Getting back on the horse

I don't know much. Although my husband would accuse me of thinking I know everything. That said, maybe it'll take a load off him if I impart some "readers" with my apparent know-how. No really, I don't know much. But I did used to fancy myself somewhat of a writer, and I guess I'm starting to miss those days. One glaring difference between then and now: I used to have real, live readers. Or townsfolk who at least claimed they read the news. Public utility districts, fire safety, and random human interest stories about a lady who saves bears. Awesome. But now, maybe my dad will check out what I have to say once in awhile. Mostly just because I'm about to (finally) move out of my childhood home, and he might just miss hearing me babble about inanities. And then there's my brother, who might read this only when he's out of the country. Or single. As that's the only time he engages with the online world. His Facebook picture has been the same for about three years. Enough said. And my husband, Alex, maybe he'll check out what I have to say. Just out of fear that I'll embarass him. Or myself. But it's time I stop thinking about things that would be cool to write, and start writing them. I did, after all, just receive a $150 check from Tahoe Quarterly for a short article I wrote for them. Four years ago. But hey, between my pal Libba's blog and that check, I'm inspired to get back on that horse.

Anyway, here are some of the things I think about.
Oscar movies. I call them "films." True Grit was a surprise favorite.
My husband. The shape of his shoulders, the color of his hair, the adorable way he smiles and hugs me like the T-Rex character from Toy Story.
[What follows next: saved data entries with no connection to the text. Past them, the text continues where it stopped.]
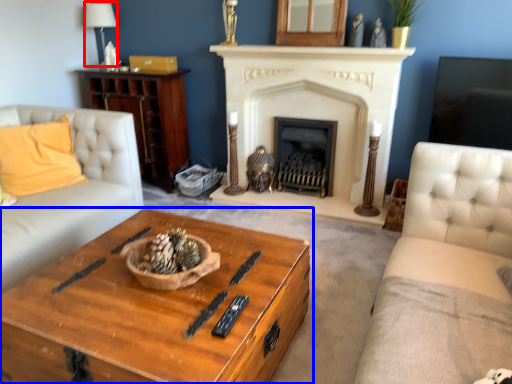
Question: Which point is further to the camera, lamp (highlighted by a red box) or coffee table (highlighted by a blue box)?

Choices:
 (A) lamp
 (B) coffee table

Answer: (A)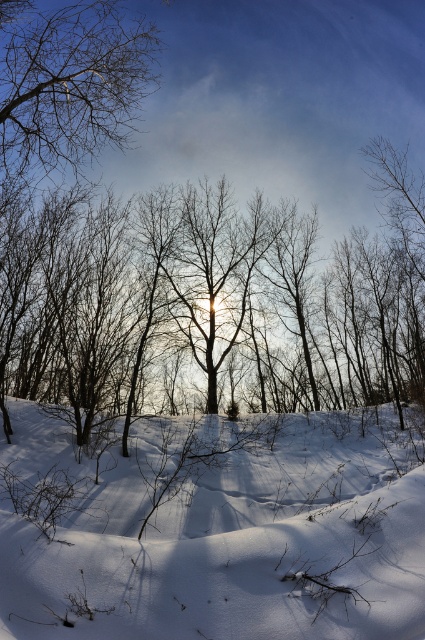
You are an artist planning to paint the winter scene. You want to ensure the brown bark tree at center and the brown textured branches at upper left are proportionate. Which object should you depict as taller in your painting?

The brown bark tree at center should be depicted as taller in the painting since it has a greater height compared to the brown textured branches at upper left according to the scene description.

You are an artist trying to sketch this winter scene. You want to ensure the brown textured branches at upper left and the brown bark tree at center are positioned correctly in terms of depth. Which object should appear closer to you in your drawing?

The brown bark tree at center should appear closer to you in your drawing because the brown textured branches at upper left is behind it.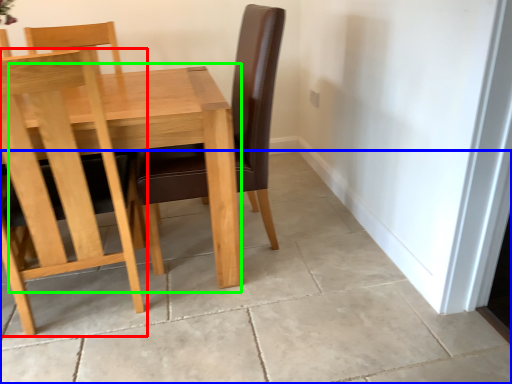
Question: Based on their relative distances, which object is nearer to chair (highlighted by a red box)? Choose from concrete (highlighted by a blue box) and table (highlighted by a green box).

Choices:
 (A) concrete
 (B) table

Answer: (B)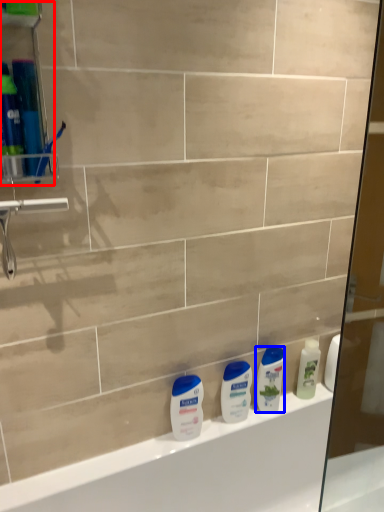
Question: Which of the following is the farthest to the observer, shelf (highlighted by a red box) or cleaning product (highlighted by a blue box)?

Choices:
 (A) shelf
 (B) cleaning product

Answer: (B)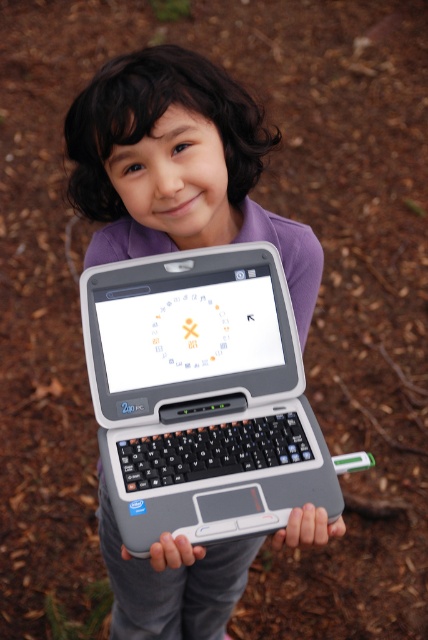
You are a child holding two laptops, the gray plastic laptop at center and the gray matte laptop at center. You want to place them side by side on a shelf that is 18 inches wide. Can both laptops fit on the shelf if placed next to each other?

The gray plastic laptop at center is 9.27 inches away from gray matte laptop at center. Since the total distance between them is 9.27 inches, which is less than the 18 inch shelf width, both laptops can fit on the shelf when placed side by side.

You are a teacher preparing a classroom activity and need to choose between two laptops for a young student. The gray plastic laptop at center and the matte gray laptop at center are available. Based on their sizes, which one is more suitable for a child to hold comfortably?

The matte gray laptop at center is smaller in size than the gray plastic laptop at center, making it more suitable for a child to hold comfortably.

You are a photographer trying to capture the child holding both laptops. Since the child is holding two laptops, one gray plastic laptop at center and one gray matte laptop at center, which one is blocking the view of the other?

The gray plastic laptop at center is positioned over the gray matte laptop at center, so it is blocking the view of the gray matte laptop at center.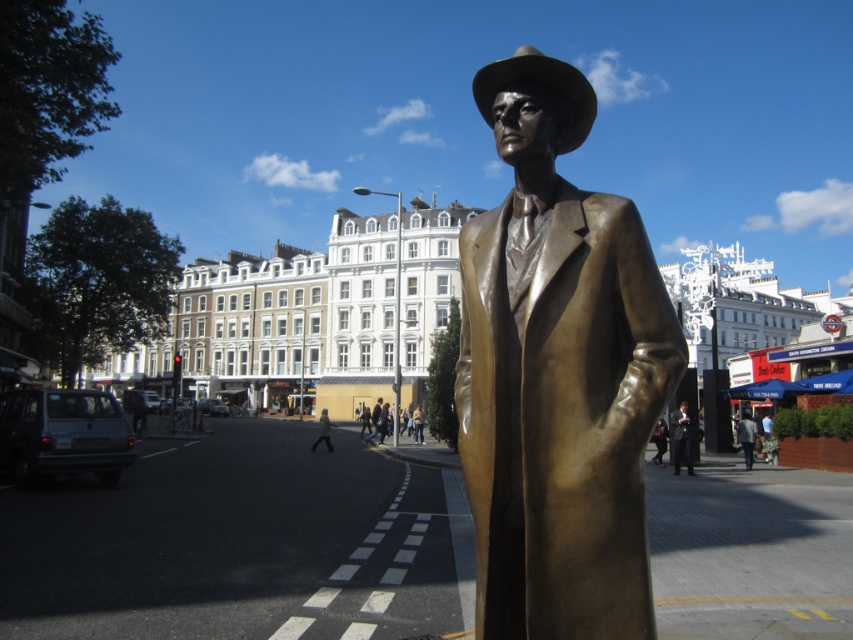
You are standing at the statue and looking towards the street. There are two points marked on the ground in front of you. The first point is at coordinates point [479,72] and the second point is at coordinates point [323,440]. Which point is closer to you?

Point [479,72] is in front of point [323,440], so it is closer to you.

You are a tourist standing on the city street looking at the bronze statue. Where is the shiny bronze statue located relative to the point marked at coordinates (556, 374)?

The shiny bronze statue at center is exactly at the point marked at coordinates (556, 374).

You are a city planner who needs to install a new streetlight between the shiny bronze statue at center and the dark gray suit at center. The streetlight requires a minimum distance of 50 meters between the two objects to be installed safely. Based on the scene description, can the streetlight be placed between them?

The shiny bronze statue at center is only 49.68 meters from the dark gray suit at center, which is less than the required 50 meters. Therefore, the streetlight cannot be safely installed between them.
Shopping for furniture and home decor. That is, if Craigslist counts as "shopping." And if browsing but never buying counts as shopping.
Brain injuries. Stroke. Assessing brain injury. Treating stroke. Language. Cognition. Swallowing. Babies. My friends' preggo tummies. My hypothetical future babies. Baby names. Baby blankets. This comes in lunar cycles, I think. It seems my "What to Expect Before You're Expecting" book only lands on my bedside table toward the beginning of every month. Much to Alex's chagrin.
Job hunting.
Where to live. Portland near friends and family, or mountains near nature?
Education.
Healthcare.
My awesome girlfriends.
Hip-hop.
Books. Books on tape.
Resort towns.
Sewing and paper crafts.
Yoga.
Parenthood; this time I mean the show.
My bucket list. Only a few things completed so far - and so many more to go. Especially before the babies thing. I mean, "Visit Portland strip club" and "Stay at a themed motel" aren't exactly suitable for life as a new mom. Then again, I can probably save "Milk a cow" for when I have kiddos around.
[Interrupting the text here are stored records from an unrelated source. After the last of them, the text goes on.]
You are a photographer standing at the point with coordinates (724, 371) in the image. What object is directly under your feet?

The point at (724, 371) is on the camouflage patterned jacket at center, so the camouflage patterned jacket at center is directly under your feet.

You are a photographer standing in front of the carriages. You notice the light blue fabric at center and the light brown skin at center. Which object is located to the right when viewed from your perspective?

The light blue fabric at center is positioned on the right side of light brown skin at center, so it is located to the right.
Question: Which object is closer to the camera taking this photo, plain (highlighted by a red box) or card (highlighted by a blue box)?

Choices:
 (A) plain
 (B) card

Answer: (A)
I also think a lot about money and weight. How to spend less and earn more. How to eat less and exercise more. Neither of which have been very fruitful. My appetite for things, experiences, tastes, and feelings far outweigh my inclination to be restrictive. Then again, my husband likes me a whole lot better sans rigid budget and rigid diet. I guess I am more fun this way. And who cares if I have $400 fewer in savings and 15 extra pounds if I'm enjoying myself, right? Right?!? I'm practicing the mantra, at least.